Marginal PDFs for Joint PDF of X and Y

[countzander]

Homework Statement

Suppose that ∫_X,Y(x,y) = λ²e^-λ(x+y), 0 ≤ x, 0 ≤ y

Find E(X + Y)

Homework Equations

E(X + Y) = E(X) + E(Y)

The Attempt at a Solution

Since the expected vale of a sum is the sum of the expected values, I attempted to find the marginal pdfs of the joint pdf. But when calculating the integral for the marginal probability of X, p_X(x) = ∫λ²e^-λ(x+y) dy from 0 to ∞, the result is an undefined statement, division by zero.

 

[Ray Vickson]

Homework Statement

Suppose that ∫_X,Y(x,y) = λ²e^-λ(x+y), 0 ≤ x, 0 ≤ y

Find E(X + Y)

Homework Equations

E(X + Y) = E(X) + E(Y)

The Attempt at a Solution

Since the expected vale of a sum is the sum of the expected values, I attempted to find the marginal pdfs of the joint pdf. But when calculating the integral for the marginal probability of X, p_X(x) = ∫λ²e^-λ(x+y) dy from 0 to ∞, the result is an undefined statement, division by zero.

Remember that an integral from 0 to ∞ is a limit of the integral from 0 to U as U → ∞. Just do the integral from 0 to U first, then take the limit. Do it properly, and do it carefully.

 

[countzander]

That's what I did. As I said in the original post, the limit is 0. But because the 0 appears in the denominator, the integral is undefined.

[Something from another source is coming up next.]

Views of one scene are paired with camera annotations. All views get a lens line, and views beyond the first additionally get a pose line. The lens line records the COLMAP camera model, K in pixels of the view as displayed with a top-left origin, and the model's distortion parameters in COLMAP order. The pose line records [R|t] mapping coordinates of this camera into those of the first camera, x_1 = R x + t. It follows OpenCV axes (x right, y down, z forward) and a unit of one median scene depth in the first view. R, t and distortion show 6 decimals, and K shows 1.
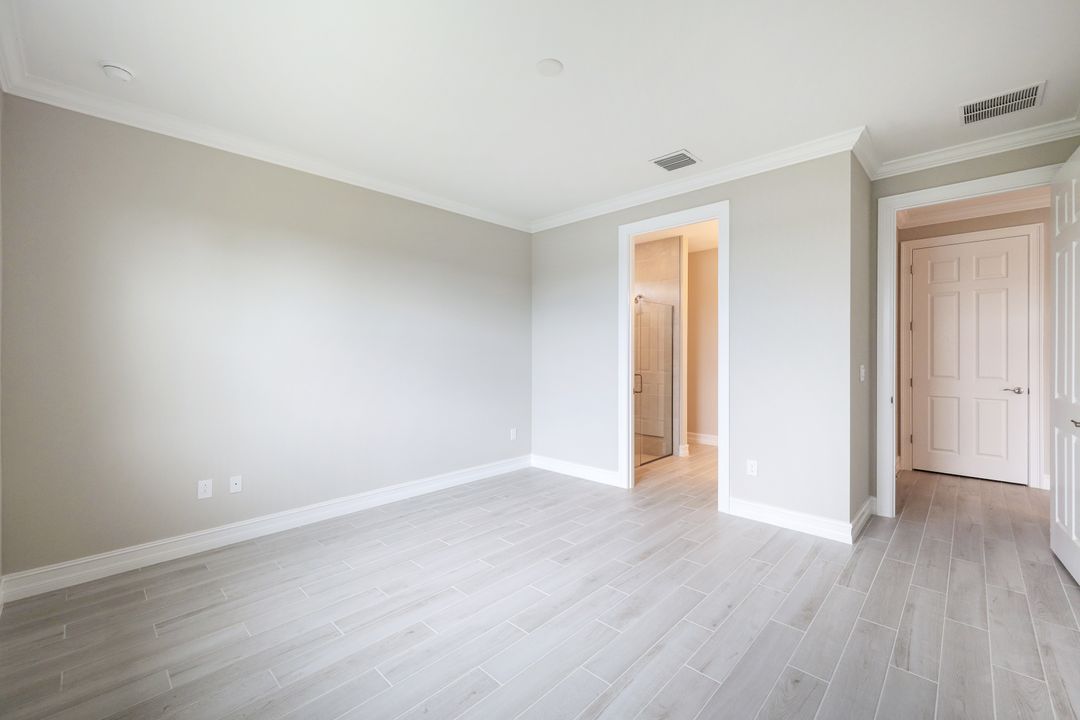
lens RADIAL K [[446.1, 0, 540.0], [0, 446.1, 360.0], [0, 0, 1]] dist [0.003462, 0.000206]
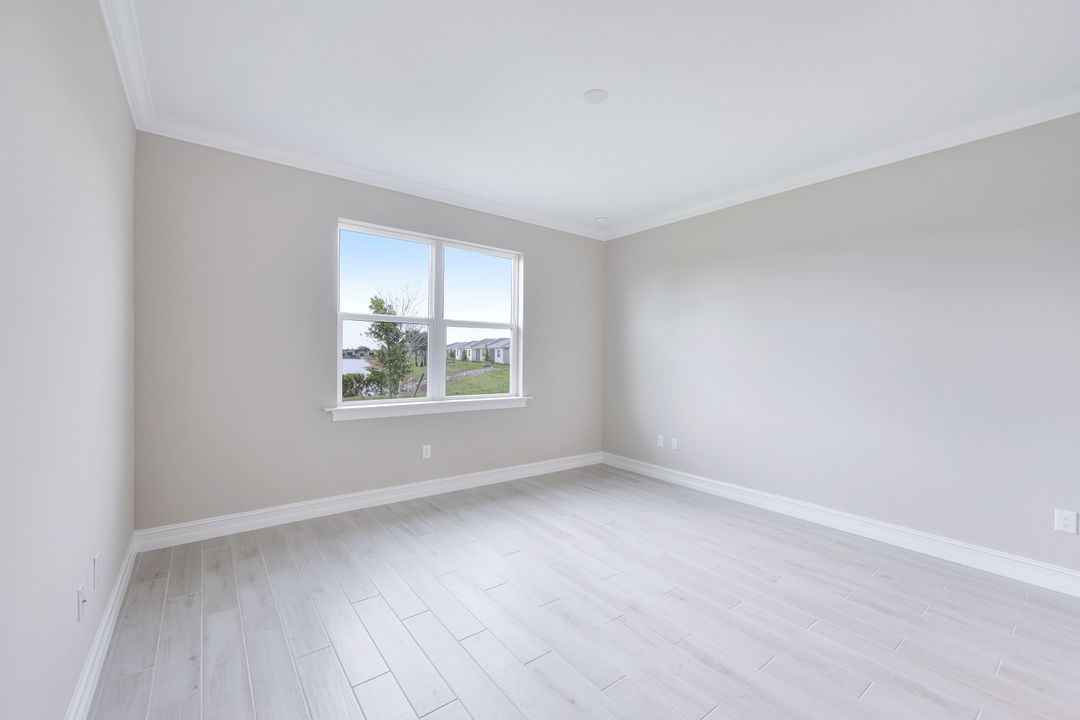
lens RADIAL K [[446.1, 0, 540.0], [0, 446.1, 360.0], [0, 0, 1]] dist [0.003462, 0.000206]
pose [[-0.151899, 0.007859, -0.988365, 0.812584], [-0.029269, 0.999494, 0.012446, -0.005634], [0.987963, 0.030819, -0.151592, 0.742183]]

Does anyone know where the problem is?

 

[Mark44]

That's what I did. As I said in the original post, the limit is 0. But because the 0 appears in the denominator, the integral is undefined.

I don't think so. Keep in mind that e^{-λ(x + y)} = e^-λx * e^-λy, and that you are integrating with respect to y.

Also, both e^x and e^-x are positive for all real numbers x, so I think you might be confused about 0 appearing in the denominator.

 

[Ray Vickson]

That's what I did. As I said in the original post, the limit is 0. But because the 0 appears in the denominator, the integral is undefined.

Does anyone know where the problem is?

You need to show us your work, step-by-step. Otherwise, there is no way we can help you.

 

[statdad]

"Since the expected vale of a sum is the sum of the expected values, I attempted to find the marginal pdfs of the joint pdf. "

There is no need to do that.

 

[Ray Vickson]

"Since the expected vale of a sum is the sum of the expected values, I attempted to find the marginal pdfs of the joint pdf. "

There is no need to do that.

Agreed. But he ought to be ABLE to do it if he wants to pass the course.